We acknowledge limitations of the current study, most notably that it is retrospective in nature. Additionally, the group included in this study varied in previous and concomitant procedures, such as MAT and osteochondral grafting. While these procedures may have influenced the results of this investigation, the intention of this study was to determine the patients’ abilities to RTW after DFVO to treat valgus deformity regardless of additional pathology and concomitant treatments. Furthermore, no significant differences in patient outcomes were found when comparing those who received concomitant MAT with those who did not. Another limitation is that the retrospective survey used to assess patient outcomes created a potential for recall bias. However, patient medical and surgical records were cross-referenced to ensure accurate reporting. This retrospective survey and study design were very similar to previous studies 6,7,12 on work-related outcomes after orthopaedic procedures. Finally, this sample was relatively small, and a statistical comparison when stratifying patients by occupational intensity was likely underpowered. However, the size of the study sample was similar to that of previous studies 2,5,15 on this topic.
Conclusion
In a young and active population, a DFVO for valgus deformity reliably affords the ability to RTW within a relatively short time period, regardless of the occupational demand level. However, patients with occupational physical demands of moderate to high intensity may be unable to return to their preoperative level of work. In addition, this procedure is a safe treatment that results in high patient satisfaction and favorable patient-reported outcomes.
Footnotes
Final revision submitted May 20, 2020; accepted June 11, 2020.

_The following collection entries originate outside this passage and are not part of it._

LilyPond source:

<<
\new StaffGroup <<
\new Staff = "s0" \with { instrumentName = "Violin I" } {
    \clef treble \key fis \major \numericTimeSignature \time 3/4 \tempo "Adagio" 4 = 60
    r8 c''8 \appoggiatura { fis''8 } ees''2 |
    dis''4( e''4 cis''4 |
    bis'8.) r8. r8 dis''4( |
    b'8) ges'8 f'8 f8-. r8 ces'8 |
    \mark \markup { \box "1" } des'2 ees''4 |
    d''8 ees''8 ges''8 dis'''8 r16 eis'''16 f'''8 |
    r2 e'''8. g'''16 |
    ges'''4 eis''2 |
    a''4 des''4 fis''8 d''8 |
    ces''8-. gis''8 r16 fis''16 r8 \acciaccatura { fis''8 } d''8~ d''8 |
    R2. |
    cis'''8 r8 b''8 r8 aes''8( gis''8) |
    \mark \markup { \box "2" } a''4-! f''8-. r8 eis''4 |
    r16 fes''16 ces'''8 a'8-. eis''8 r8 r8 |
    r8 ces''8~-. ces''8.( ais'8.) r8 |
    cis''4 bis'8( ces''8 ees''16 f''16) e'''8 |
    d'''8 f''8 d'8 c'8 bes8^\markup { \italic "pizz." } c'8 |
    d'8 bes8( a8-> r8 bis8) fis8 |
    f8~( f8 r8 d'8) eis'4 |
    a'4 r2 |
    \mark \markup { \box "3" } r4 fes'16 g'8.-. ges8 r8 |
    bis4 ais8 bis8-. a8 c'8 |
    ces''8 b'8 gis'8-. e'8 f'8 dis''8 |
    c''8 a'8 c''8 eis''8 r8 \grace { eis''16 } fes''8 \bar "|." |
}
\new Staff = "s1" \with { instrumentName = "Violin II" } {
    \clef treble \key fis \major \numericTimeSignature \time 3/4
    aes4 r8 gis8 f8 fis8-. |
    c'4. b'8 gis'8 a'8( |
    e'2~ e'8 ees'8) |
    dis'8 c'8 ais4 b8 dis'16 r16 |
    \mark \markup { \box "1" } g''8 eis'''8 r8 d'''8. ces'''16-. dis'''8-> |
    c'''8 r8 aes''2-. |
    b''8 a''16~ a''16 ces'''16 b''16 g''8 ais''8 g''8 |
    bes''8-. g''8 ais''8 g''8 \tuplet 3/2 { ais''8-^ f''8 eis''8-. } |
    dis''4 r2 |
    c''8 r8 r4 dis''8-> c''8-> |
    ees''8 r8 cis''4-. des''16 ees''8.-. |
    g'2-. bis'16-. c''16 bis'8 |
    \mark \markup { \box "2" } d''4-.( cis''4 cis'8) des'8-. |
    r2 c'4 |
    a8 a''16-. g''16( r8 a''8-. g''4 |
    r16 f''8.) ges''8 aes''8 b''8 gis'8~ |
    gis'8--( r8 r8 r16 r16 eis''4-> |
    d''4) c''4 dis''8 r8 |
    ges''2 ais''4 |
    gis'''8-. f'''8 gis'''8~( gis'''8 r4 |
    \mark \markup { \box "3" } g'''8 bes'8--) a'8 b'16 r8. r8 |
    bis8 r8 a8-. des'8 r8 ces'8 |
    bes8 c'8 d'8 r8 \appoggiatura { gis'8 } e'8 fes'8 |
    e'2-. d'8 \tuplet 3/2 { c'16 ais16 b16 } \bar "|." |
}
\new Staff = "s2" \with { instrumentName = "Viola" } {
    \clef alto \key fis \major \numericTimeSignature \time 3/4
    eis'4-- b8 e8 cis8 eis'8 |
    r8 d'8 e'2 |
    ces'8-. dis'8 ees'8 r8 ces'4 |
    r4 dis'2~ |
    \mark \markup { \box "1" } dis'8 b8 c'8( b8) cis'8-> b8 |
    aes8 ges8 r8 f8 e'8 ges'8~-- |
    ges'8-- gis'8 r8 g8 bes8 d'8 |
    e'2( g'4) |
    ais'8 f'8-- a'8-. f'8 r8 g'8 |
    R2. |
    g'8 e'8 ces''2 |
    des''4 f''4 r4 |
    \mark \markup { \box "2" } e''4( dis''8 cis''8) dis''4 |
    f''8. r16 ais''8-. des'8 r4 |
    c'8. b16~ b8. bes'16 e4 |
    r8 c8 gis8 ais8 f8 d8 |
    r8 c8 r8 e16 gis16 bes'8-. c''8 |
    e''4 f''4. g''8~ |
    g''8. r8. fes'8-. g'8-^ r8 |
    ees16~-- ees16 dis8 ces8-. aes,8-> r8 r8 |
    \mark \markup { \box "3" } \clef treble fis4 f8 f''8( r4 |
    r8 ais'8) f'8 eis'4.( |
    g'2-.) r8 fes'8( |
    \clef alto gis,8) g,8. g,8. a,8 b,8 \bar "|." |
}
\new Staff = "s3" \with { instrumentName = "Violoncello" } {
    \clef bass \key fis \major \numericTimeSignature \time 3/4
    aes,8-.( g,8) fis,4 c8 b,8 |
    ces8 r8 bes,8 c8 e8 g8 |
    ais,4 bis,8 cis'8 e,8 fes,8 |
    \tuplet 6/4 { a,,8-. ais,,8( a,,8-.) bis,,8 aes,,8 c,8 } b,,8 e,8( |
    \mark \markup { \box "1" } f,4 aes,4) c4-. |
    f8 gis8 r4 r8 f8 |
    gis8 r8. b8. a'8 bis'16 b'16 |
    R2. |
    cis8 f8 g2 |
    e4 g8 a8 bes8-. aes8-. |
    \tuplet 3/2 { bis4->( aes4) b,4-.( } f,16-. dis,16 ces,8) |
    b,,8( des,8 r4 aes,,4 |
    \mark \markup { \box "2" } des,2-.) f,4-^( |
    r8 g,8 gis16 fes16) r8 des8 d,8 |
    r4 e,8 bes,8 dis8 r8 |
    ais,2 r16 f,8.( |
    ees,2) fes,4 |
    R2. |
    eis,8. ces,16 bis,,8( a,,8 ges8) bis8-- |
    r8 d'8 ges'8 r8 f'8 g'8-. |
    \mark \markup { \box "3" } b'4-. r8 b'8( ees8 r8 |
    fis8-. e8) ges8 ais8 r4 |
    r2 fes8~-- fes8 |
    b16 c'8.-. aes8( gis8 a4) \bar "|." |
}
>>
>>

One or more of the authors has declared the following potential conflict of interest or source of funding: J.N.L. has received educational support from Arthrex and Smith & Nephew and hospitality payments from Exactech and Wright Medical. G.H.G. has received educational support from Arthrex and Smith & Nephew and hospitality payments from Wright Medical. A.B.Y. has received research support from Arthrex, Organogenesis, and Vericel; educational support from Smith & Nephew and Arthrex; and consulting fees from Aastrom Biosciences, JRF Ortho, Olympus, Patient IQ, Smith & Nephew, and Sparta Biomedical. B.J.C. has received research support from Aesculap/B.Braun, Arthrex, and Regentis; educational support from Medwest; consulting fees from Acumed, Anika Therapeutics, Arthrex, Bioventus, Flexion Therapeutics, Geistlich Pharma, Regentis, Smith & Nephew, Vericel, and Zimmer Biomet; speaking fees from Arthrex and Lifenet Health; hospitality payments from GE Healthcare; honoraria from Vericel; other financial or material support from Athletico and JRF Ortho; and royalties from Arthrex, DJO, Elsevier, and Operative Techniques in Sports Medicine; and has stock/stock options in Bandgrip, Ossio, and Regentis. AOSSM checks author disclosures against the Open Payments Database (OPD). AOSSM has not conducted an independent investigation on the OPD and disclaims any liability or responsibility relating thereto.
Ethical approval for this study was obtained from Rush University Medical Center.